The ongoing boardroom battle for control of the $125 billion Tata Group has spilled over to Twitter, with marketing executives convinced that several of the tweets indicate that they are being paid for by vested interests.
The Cyrus Mistry-Ratan Tata row that began after Mistry was ousted on October 24 has led to many unsavoury developments, including high-profile exits and defamation suits.
After the split between the two camps, thousands of tweets supporting Cyrus have appeared with hashtags such as #WadiaTruthsTataLies, #CyrusMistryforGovernance and #RaTantrum. While on Tata's side, #TataForIndia and #Support4Tata cultivated support for the current chairman.
"Many of the Twitter conversations are neither organic nor natural, I'm aware that many aspects of it are gamed by incentivised masses," Praanesh Bhuvaneswar, chief executive officer of New Delhi-based digital PR agency TeraReach, was quoted saying by Bloomberg.
Bhuvaneswar said that his company, which also pays influential tweeters to trigger conversation on social media, discovered handles tweeting at least 10 times an hour, often behaving like turncoats. His research also suggested that the volume of tweets in support of Ratan Tata exceeded Mistry as regular tweeters sided with him.
"It's so vicious and full of disinformation that it makes it obvious that both sides have deployed hired armies to promote their own versions," Nikhil Pahwa, the New Delhi-based founder of Medianama, said
The following is an example of a tweet which questioned the authenticity of other tweets:
"Tweets on #RaTantrum are like promotions for any film. Same repeated tweets from many handles. Someone wants this trending in India," one user @sonarprathamesh said.

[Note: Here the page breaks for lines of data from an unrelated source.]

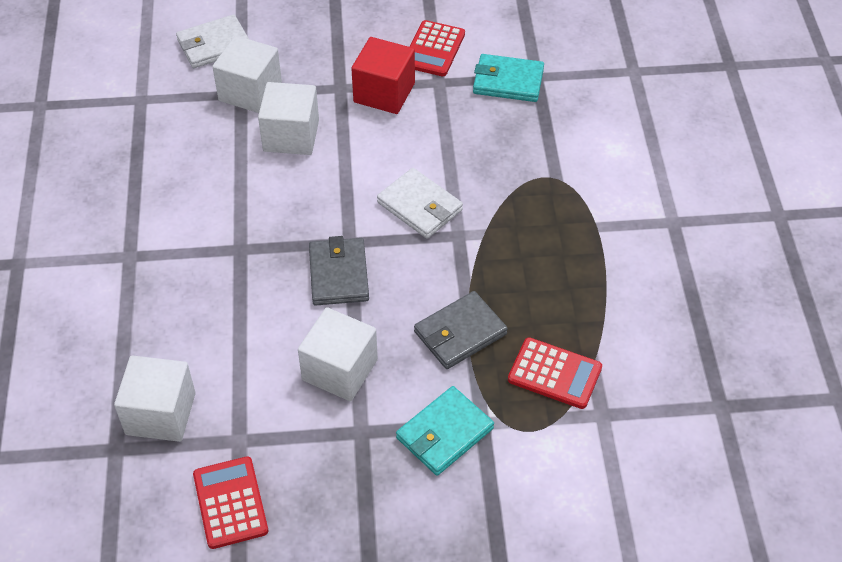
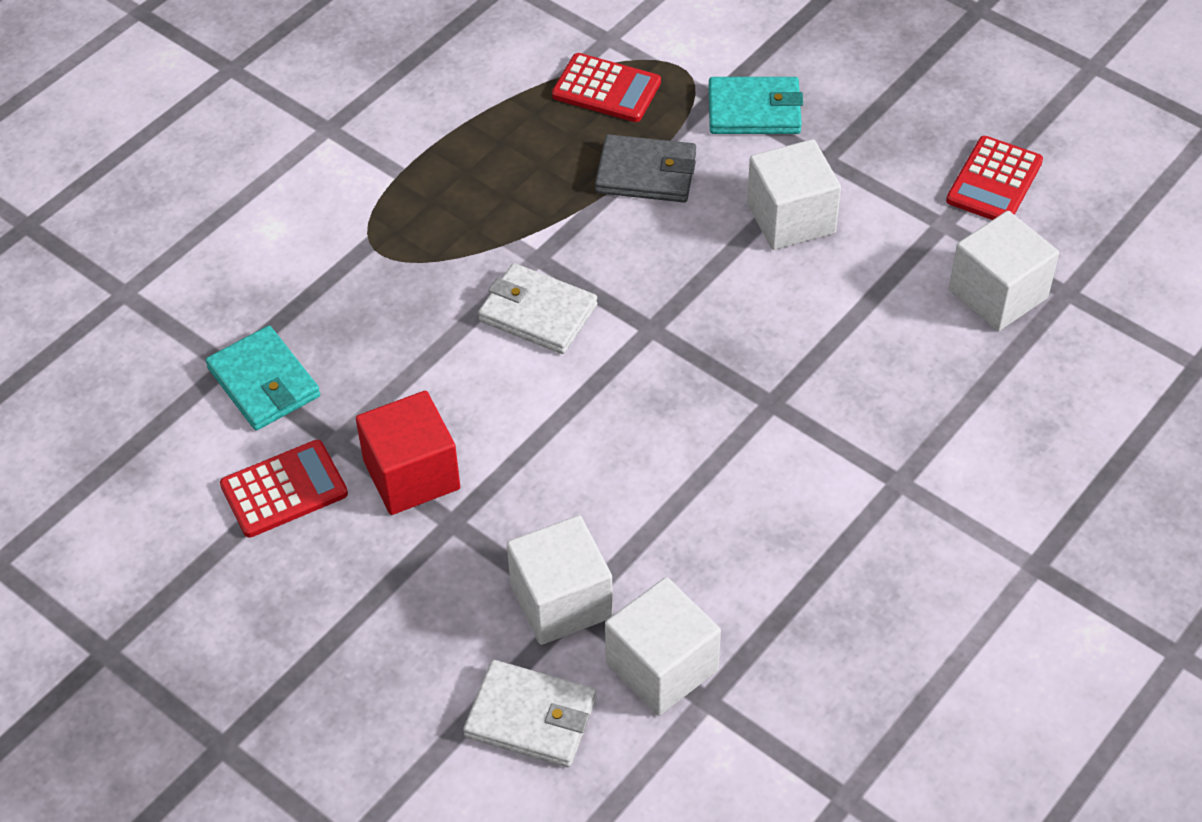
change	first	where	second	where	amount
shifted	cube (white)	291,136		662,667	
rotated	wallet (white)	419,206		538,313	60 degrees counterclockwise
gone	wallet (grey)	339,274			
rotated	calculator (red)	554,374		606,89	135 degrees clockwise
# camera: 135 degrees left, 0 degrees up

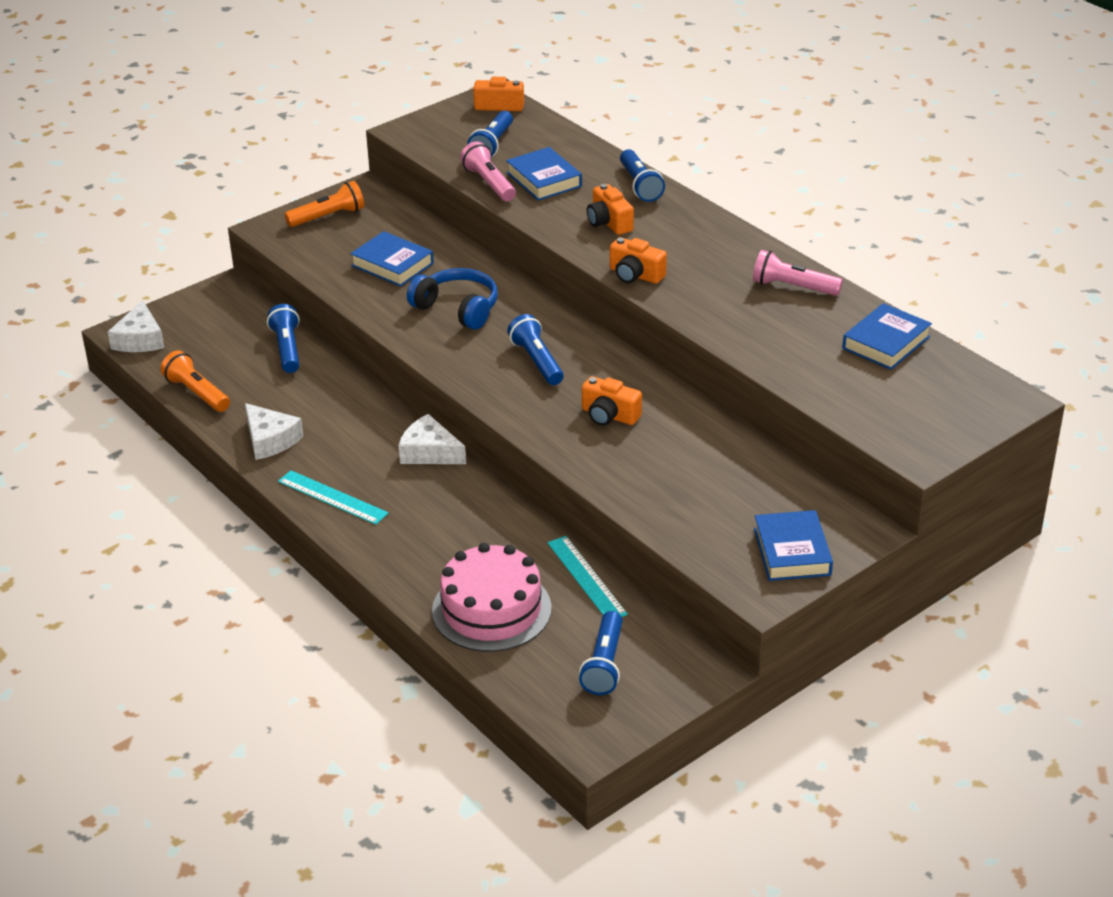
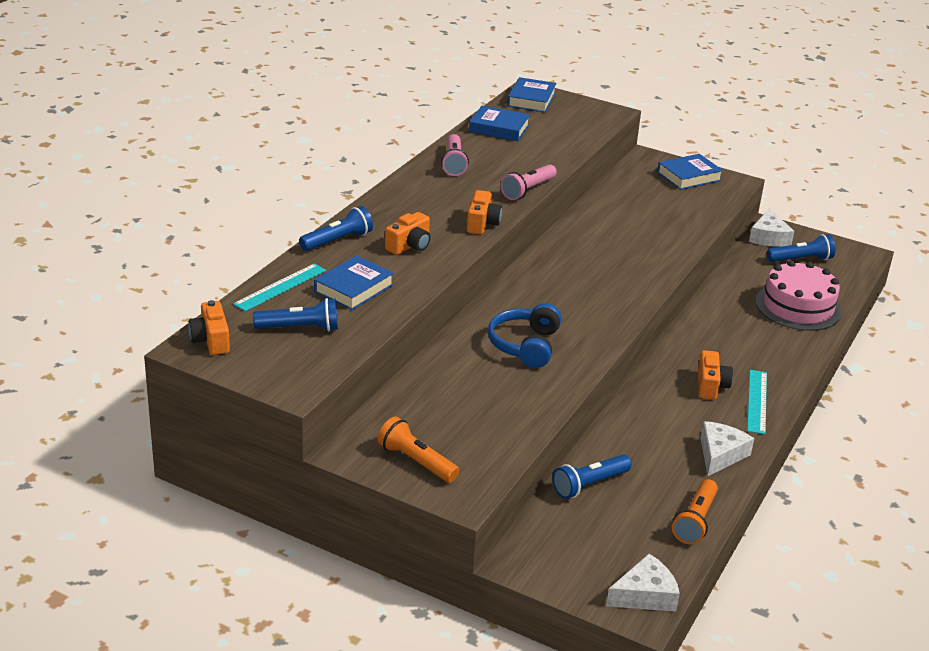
change	first	where	second	where	amount
shifted	flashlight (pink)	489,183		528,190	
shifted	book (blue)	392,264		531,100	
gone	flashlight (blue)	537,361			
shifted	camera (orange)	609,415		711,386	
shifted	cheese (white)	429,452		769,237	
shifted	ruler (turquoise)	586,578		280,287	
# camera: 115 degrees left, 5 degrees down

Here is an example of a tweet which is under scanner for authenticity:
"What is the use of questioning independence of independent directors??#CyrusMistryforGovernance," another handle @SanairaKhan tweeted.
"It is the Twitter equivalent of Fake News," Karthik Srinivasan, national lead of social at Ogilvy & Mather India, said while adding that the impression that both the sides have hundreds of impassioned supporters is illusory.
While both the camps try to shape public opinion, the power tussle assumes more significance as Tata Sons is seeking shareholder votes to evict Mistry and Nusli Wadia as directors from the boards of various companies, such as TCS, Tata Chemicals and Indian Hotels and has called an extraordinary general meeting (EGM) on December 22 for the same.
Wadia had sent a defamation legal notice to Tata Group on November 22, asking the conglomerate to take back its false allegations against him or to face a defamatory lawsuit.